How can you get rid of the eye floaters?

Some ways that could help avoid eye floaters are limiting your alcohol intake and smoking habits since these could seriously affect your health. Fatigued eyes are dehydrated eyes that could give you a strain and floaters too, so take a good amount of sleep and cut some screen time. No one will ever tell you not to drink enough water.
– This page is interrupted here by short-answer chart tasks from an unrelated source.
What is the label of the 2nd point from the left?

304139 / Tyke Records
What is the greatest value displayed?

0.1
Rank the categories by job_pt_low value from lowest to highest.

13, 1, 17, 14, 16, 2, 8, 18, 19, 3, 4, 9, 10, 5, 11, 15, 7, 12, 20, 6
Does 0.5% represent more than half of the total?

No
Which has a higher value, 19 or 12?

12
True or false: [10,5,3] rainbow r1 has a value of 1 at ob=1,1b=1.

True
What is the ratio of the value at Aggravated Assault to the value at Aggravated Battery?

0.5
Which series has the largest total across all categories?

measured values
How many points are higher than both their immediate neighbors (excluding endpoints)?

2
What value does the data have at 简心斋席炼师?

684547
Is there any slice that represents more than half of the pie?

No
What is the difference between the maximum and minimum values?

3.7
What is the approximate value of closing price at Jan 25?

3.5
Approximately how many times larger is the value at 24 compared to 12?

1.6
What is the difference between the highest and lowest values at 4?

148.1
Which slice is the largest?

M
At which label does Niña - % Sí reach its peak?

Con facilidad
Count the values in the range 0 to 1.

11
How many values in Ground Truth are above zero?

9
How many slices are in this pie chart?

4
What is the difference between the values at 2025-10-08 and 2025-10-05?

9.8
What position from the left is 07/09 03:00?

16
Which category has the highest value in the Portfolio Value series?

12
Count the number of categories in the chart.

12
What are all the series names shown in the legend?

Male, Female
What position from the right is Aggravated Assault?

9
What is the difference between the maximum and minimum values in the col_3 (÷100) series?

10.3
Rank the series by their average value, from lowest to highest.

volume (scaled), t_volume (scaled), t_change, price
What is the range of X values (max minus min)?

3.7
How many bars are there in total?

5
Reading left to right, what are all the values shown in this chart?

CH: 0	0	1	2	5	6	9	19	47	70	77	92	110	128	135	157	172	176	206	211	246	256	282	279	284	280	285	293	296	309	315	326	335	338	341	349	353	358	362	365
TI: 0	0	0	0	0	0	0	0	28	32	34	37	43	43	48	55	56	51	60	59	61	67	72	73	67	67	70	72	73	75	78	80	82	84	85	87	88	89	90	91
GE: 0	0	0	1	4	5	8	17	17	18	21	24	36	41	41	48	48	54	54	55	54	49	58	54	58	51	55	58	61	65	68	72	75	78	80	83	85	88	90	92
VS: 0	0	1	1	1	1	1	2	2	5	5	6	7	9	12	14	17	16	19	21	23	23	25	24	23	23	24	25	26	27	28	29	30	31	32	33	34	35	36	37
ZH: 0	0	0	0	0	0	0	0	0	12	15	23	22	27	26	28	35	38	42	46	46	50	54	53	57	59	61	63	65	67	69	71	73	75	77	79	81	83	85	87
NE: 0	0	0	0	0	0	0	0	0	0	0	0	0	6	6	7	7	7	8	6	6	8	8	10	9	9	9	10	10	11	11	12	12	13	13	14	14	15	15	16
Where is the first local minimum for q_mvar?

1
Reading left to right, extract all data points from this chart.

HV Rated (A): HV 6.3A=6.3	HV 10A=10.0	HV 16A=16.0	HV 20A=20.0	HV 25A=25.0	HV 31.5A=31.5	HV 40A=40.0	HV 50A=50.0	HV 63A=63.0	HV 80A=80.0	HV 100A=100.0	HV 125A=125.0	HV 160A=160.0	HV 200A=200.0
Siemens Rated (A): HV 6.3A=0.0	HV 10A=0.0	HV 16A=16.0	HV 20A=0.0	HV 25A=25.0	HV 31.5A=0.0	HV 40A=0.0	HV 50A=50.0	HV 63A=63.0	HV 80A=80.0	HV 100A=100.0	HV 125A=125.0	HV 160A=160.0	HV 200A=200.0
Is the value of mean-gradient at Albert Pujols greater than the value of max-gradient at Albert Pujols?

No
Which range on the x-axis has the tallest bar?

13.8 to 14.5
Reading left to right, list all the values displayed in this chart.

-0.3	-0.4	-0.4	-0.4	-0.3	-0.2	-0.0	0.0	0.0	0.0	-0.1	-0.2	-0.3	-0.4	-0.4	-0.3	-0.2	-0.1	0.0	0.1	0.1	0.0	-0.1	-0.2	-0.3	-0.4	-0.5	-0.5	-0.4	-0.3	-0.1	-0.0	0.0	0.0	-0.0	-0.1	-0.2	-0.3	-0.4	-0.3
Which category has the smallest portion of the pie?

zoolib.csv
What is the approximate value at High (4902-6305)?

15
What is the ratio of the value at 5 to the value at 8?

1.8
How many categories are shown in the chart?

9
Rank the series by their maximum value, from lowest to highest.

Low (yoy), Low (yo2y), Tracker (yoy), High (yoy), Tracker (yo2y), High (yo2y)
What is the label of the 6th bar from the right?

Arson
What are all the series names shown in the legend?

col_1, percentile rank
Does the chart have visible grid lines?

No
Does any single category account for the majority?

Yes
So drink plenty of water to avoid health issues. Stress and anxiety could also give rise to floaters. Hence, practicing ways to reduce stress such as yoga, meditation, spending time in nature, and exercising can help you a long way. Ensuring healthy diet is the key to a healthy life. Processed, fatty and sugary foods are known to cause inflammation in the body and the development of conditions causing inflammation. So leafy greens, fatty fish, and citrus fruit in your diet could keep the inflammation under control and will make sure you are healthy inside.

A number of conditions can give you floaters such as retinal detachment, vitreal retraction, glaucoma, a previous cataract surgery, swelling, diabetes, etc. Therefore, improving your lifestyle can help a huge deal in reducing eye floaters. But if you see a sudden occurrence of so many floaters it could be the time to visit your ophthalmologist and get a dilated eye exam.